Although Canberra’s wintery night lured us towards hot chocolate and early night, we managed to locate our thermal vests, leggings and socks, and set out across the deserted streets. We were surprised to find the car park of the Canberra theatre full. After much deliberation as to whether we should park in a permit zone, we found ourselves welcomed by a gathering of people inside the Canberra theatre foyer.
The set of Ngapartji, Ngapartji was simple yet effective – perhaps you could say it was reminiscent of an Australian countryside – it gave the impression of vast openness.
The Big hArt’s production Ngapartji, Ngapartji speaks the stories of the Central Desert Spinifex people, with a particular focus on the intimate stories of Trevor Jamison and his family.
A seasoned performer and born to entertain, Trevor Jamieson immediately managed to connect the audience, weaving his charisma and charm into an engaging and heart-rending personal tale of his families’ interactions with white people, culture and language throughout the ages.
The interaction with the audience gave the opportunity to be uniquely transported into the fabric of the story, immersing ourselves in the joy, sadness, grief and humor of Trevor’s stories. Ngapartjji, Ngapartji brought together two seemingly different cultures and connected them together by highlighting the importance of family, culture and humour.
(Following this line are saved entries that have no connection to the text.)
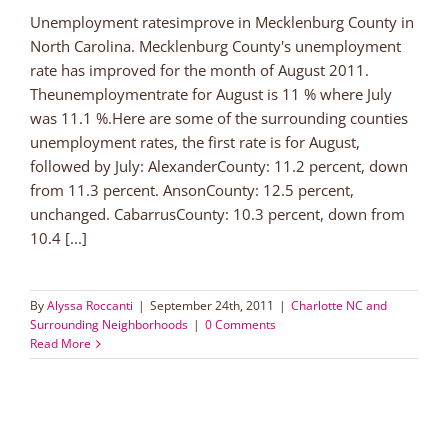
Unemployment ratesimprove in Mecklenburg County in
North Carolina. Mecklenburg County's unemployment
rate has improved for the month of August 2011.
Theunemploymentrate for August is 11 % where July
was 11.1 %.Here are some of the surrounding counties
unemployment rates, the first rate is for August,
followed by July: AlexanderCounty: 11.2 percent, down
from 11.3 percent. AnsonCounty: 12.5 percent,
unchanged. CabarrusCounty: 10.3 percent, down from
10.4 [...]
By
Alyssa Roccanti
|
September 24th, 2011
|
Charlotte NC and
Surrounding Neighborhoods
|
0 Comments
Read More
Giggles erupted as we were taught ‘heads, shoulders, knees and toes’ in the Pitjanjatjara language.
The minimal use lighting complemented the play, and the soundscape added to the intimacy of the story.
With only another two nights playing at The Canberra Theatre Playhouse, Ngapartji, Ngapartji is definitely worth braving Canberra’s cold winter for a warming and powerful experience – that will leave you wishing the night was not over.